Here's the idea. When there is discrimination against, or recoil from, lesbians and gay men, it’s not just because we fall in love with others of the same sex. It’s because we don’t neatly fit our gender identities; we’re often “genderqueer” as well. Our girls tend to be boyish; our boys tend to be girly. Not always, and not all of us. But gay men and lesbians who “pass”— who are “straight-acting,” in the terminology, who more closely fit sex stereotypes (like me, despite my short hair)—run into the least trouble on the job. It’s the fey men (and, depending on the situation, the butch women) who run into trouble. And that’s the ground on which they need the most protection: gender identity.

After all, when grade school and middle school kids taunt or beat up some boy for acting “gay,” it’s not because he’s been kissing other boys; it’s because he hasn’t been masculine enough for their taste. The same is true in adulthood. Even in tolerant Massachusetts, where folks are proud to be the first state where same-sex couples can marry, some gay men are still taunted—not for having boyfriends, but for having high voices or feminine mannerisms, even though those Truman Capote voices or hand gestures come just as naturally as falling in love with other boys, and are just as resistant to change.

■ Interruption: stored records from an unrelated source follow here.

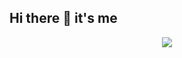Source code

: ## Hi there 👋 it's me
<p align="center">
<img src="https://github.com/limitlesswill/limitlesswill/blob/main/Wael.gif"/>
</p>
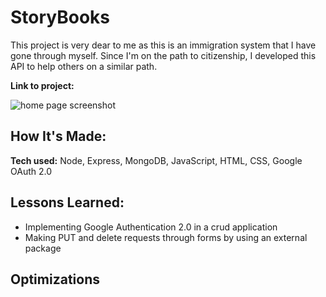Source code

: # StoryBooks

This project is very dear to me as this is an immigration system that I have gone through myself. Since I'm on the path to citizenship, I developed this API to help others on a similar path.

**Link to project:** 

<img src=""  alt="home page screenshot"/>

## How It's Made:

**Tech used:** Node, Express, MongoDB, JavaScript, HTML, CSS, Google OAuth 2.0


## Lessons Learned:
- Implementing Google Authentication 2.0 in a crud application
- Making PUT and delete requests through forms by using an external package

## Optimizations


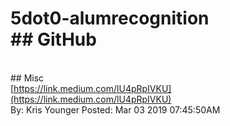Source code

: # 5dot0-alumrecognition<br/>## GitHub<br/>
<br/>## Misc<br/>
[https://link.medium.com/lU4pRpIVKU](https://link.medium.com/lU4pRpIVKU)<br/>By: Kris Younger Posted: Mar 03 2019 07:45:50AM<br/>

That’s even more true on the job. Consider what happened to Darlene Jespersen, who lost her bartending job at Harrah’s Casino after 21 years—when her employer instituted a policy that said all women had to wear makeup. She couldn’t do it; her whole being revolted against that mask. (And yes, the 9th circuit decided that this was legal) Now, I don’t know if Jespersen was a lesbian. But if an employer demands that women dress and behave according to a feminine stereotype, that rule is especially likely to hurt many of the lesbians I know and love. They too would vomit if they had to dress girly and paint their faces. Put these butch women in dresses and they look like cross-dressing men. A women-must-wear-makeup policy would drive them out—based not on sexual orientation but on gender presentation.

ENDA “lite” would do them no good.

I don’t know what you think about girly boys or boyish girls. Personally, I love them: these are my dearest friends, the people I rely on in times of crisis. But surely they shouldn’t lose their jobs just because they do or don’t wear dresses or speak in soft voices.

The bottom line: When lesbians and gay men get trashed, it’s often because of our gender identities, not our sexual orientation. Protect one without protecting the other, and the most vulnerable gay folks are still screwed. A trans-free ENDA is just a little better than useless.

And on top of that, it leaves out our sistren and brethren, the transgendered (whose gender presentation differs still more profoundly from their biological sex) and the transsexuals (who’ve made some bodily alteration so that their internal sense of identity and their body are more in synch).

Worse, gutting ENDA wins nothing. According to polling, the majority of Americans who support ENDA would do so with or without the inclusion of gender identity. Sure, lawmakers are fearful. But aren’t they always? They just need more education. (Matt Foreman, head of the Task Force, believes that the only way to go is to insist that Congress must pass the right bill.)